At one point she used her gray scarf to attempt to strangle herself while seated, before Chief Deputy Brian Tobin cut it with a knife.

Her attorney William Burke said, “I knew something bad was going to happen, but I didn’t expect that.”

Sheriff Joe Groody and four deputies were in the courtroom and placed handcuffs on Vacula and put her in a wheelchair. She was then taken to the prison in the back of a sheriff’s vehicle. Once again, she tried to harm herself.

Burke said in his 32 years of practicing law such an occurrence had not happened to a client he was representing.

“I don’t think incarceration is warranted, your honor,” he told Dolbin at the sentencing.

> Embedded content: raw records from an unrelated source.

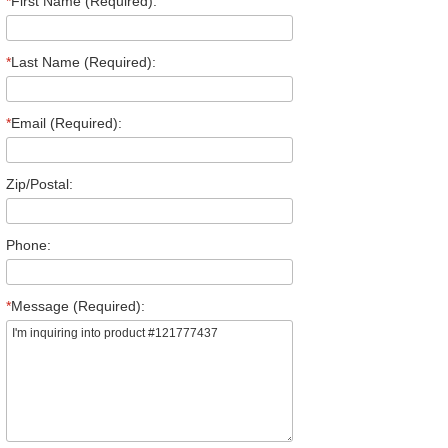
*
First Name (Required):
*
Last Name (Required):
*
Email (Required):
Zip/Postal:
Phone:
*
Message (Required):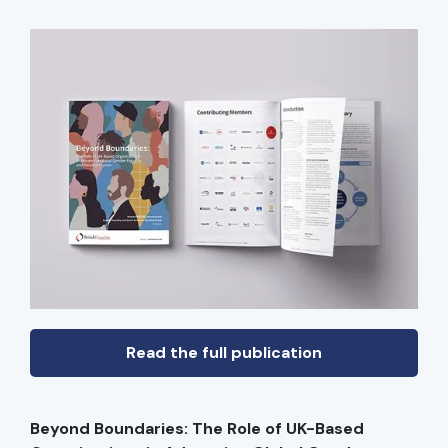
Read the full publication
Beyond Boundaries: The Role of UK-Based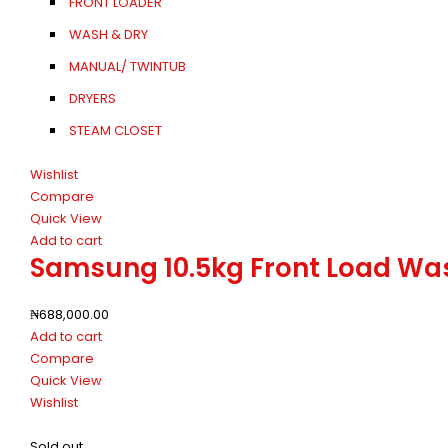
FRONT LOADER
WASH & DRY
MANUAL/ TWINTUB
DRYERS
STEAM CLOSET
Wishlist
Compare
Quick View
Add to cart
Samsung 10.5kg Front Load W
₦
688,000.00
Add to cart
Compare
Quick View
Wishlist
Sold out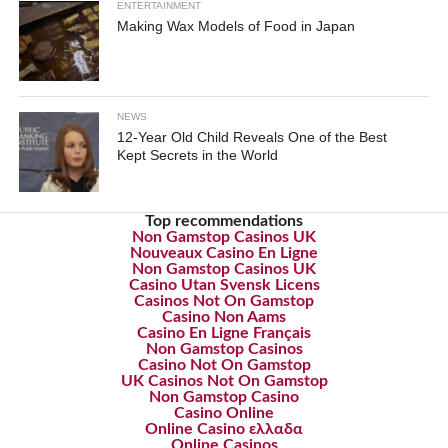
ENTERTAINMENT
Making Wax Models of Food in Japan
NEWS
12-Year Old Child Reveals One of the Best
Kept Secrets in the World
Top recommendations
Non Gamstop Casinos UK
Nouveaux Casino En Ligne
Non Gamstop Casinos UK
Casino Utan Svensk Licens
Casinos Not On Gamstop
Casino Non Aams
Casino En Ligne Français
Non Gamstop Casinos
Casino Not On Gamstop
UK Casinos Not On Gamstop
Non Gamstop Casino
Casino Online
Online Casino ελλαδα
Online Casinos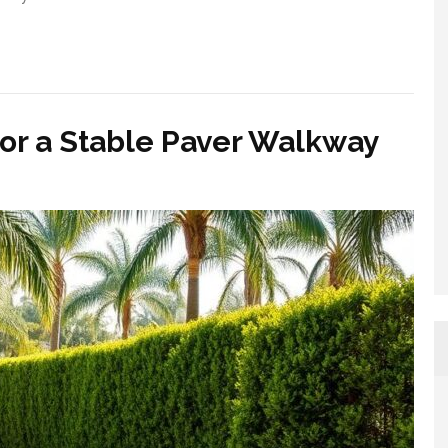
for a Stable Paver Walkway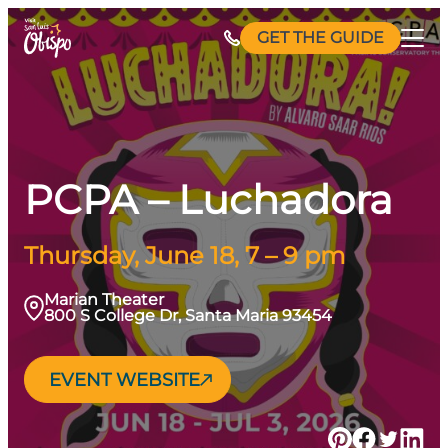
Skip
GET THE GUIDE
to
content
PCPA – Luchadora
Thursday, June 18, 7 – 9 pm
Marian Theater
800 S College Dr, Santa Maria 93454
EVENT WEBSITE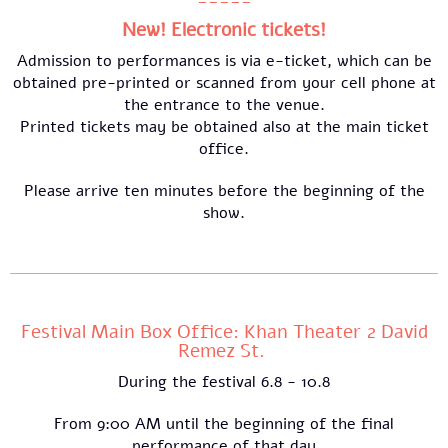
-----
New! Electronic tickets!
Admission to performances is via e-ticket, which can be
obtained pre-printed or scanned from your cell phone at
the entrance to the venue.
Printed tickets may be obtained also at the main ticket
office.
Please arrive ten minutes before the beginning of the
show.
Festival Main Box Office: Khan Theater 2 David
Remez St.
During the festival 6.8 - 10.8
From 9:00 AM until the beginning of the final
performance of that day​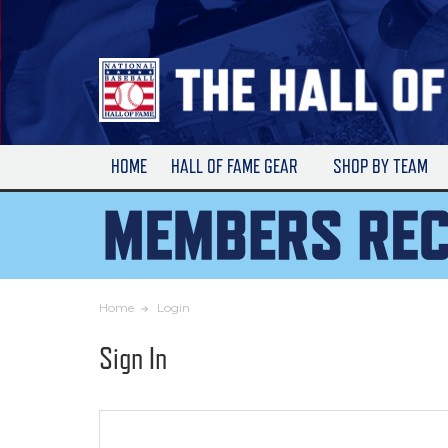
Skip
to
Main
Content
HOME
HALL OF FAME GEAR
SHOP BY TEAM
Home
Login
Sign In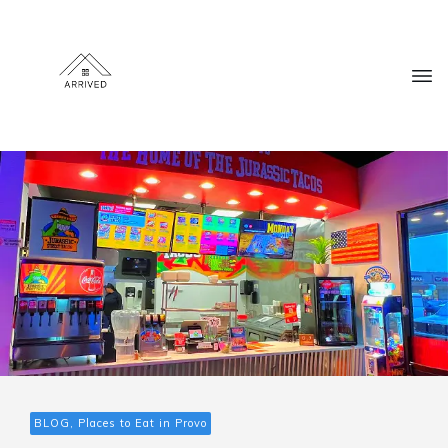
BLOG, Places to Eat in Provo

Burke asked for probation, adding mental health treatment would help.

“She does not have a past criminal history,” he said.

First Assistant District Attorney Mike Stine sought jail time. He said if Vacula hadn’t disobeyed the court and returned to the 237 E. Broad St. property then they would have sought probation.

Assistant District Attorney Jennifer Foose prosecuted the case.

“I think the court’s sentence was appropriate for her. I believe that jail time was appropriate in order to send a message to her,” she said.

Foose acknowledged mental health issues. “They will be addressed through an evaluation but it goes back to the fact that a crime was committed and she continued to commit crimes after she was ordered to stay out of there, and that required jail time,” Foose said.

Dolbin weighed many factors in the sentencing, including her “lack of remorse” for what she was found guilty of, he said.

Court case

A jury in October found Vacula guilty of a charge of criminal trespass and two counts of defiant trespass for a Feb. 3 incident. Tamaqua Police found her at a condemned property at 237 E. Broad St. She had previously been told not to go there.

Police found Vacula in her car with a sign saying she would be willingly arrested and would remain silent.

A former borough code official, a Tamaqua Police officer and a former borough officer testified at trial. The code official said the property was condemned for lack of heat, water and electricity.

Council member Brian Connely said numerous borough officials have spent time regarding this situation.

“It’s taxing to our community. It really is,” Connely said.

In a recent court filing, Tamaqua Police charged Vacula with 10 counts of criminal trespass. A letter was sent to Vacula on March 3 saying she was not permitted on the property. On five occasions after the letter was sent, Vacula was allegedly on the property, the latest in November, according to an affidavit of probable cause.

She went to the borough building Nov. 23 complaining she needs the building to not be condemned.

Water is delivered to the house and a generator provides heat and electricity. A preliminary hearing is set for 10:40 a.m. Dec. 21 in Magisterial District Judge Stephen Bayer’s courtroom in Tamaqua.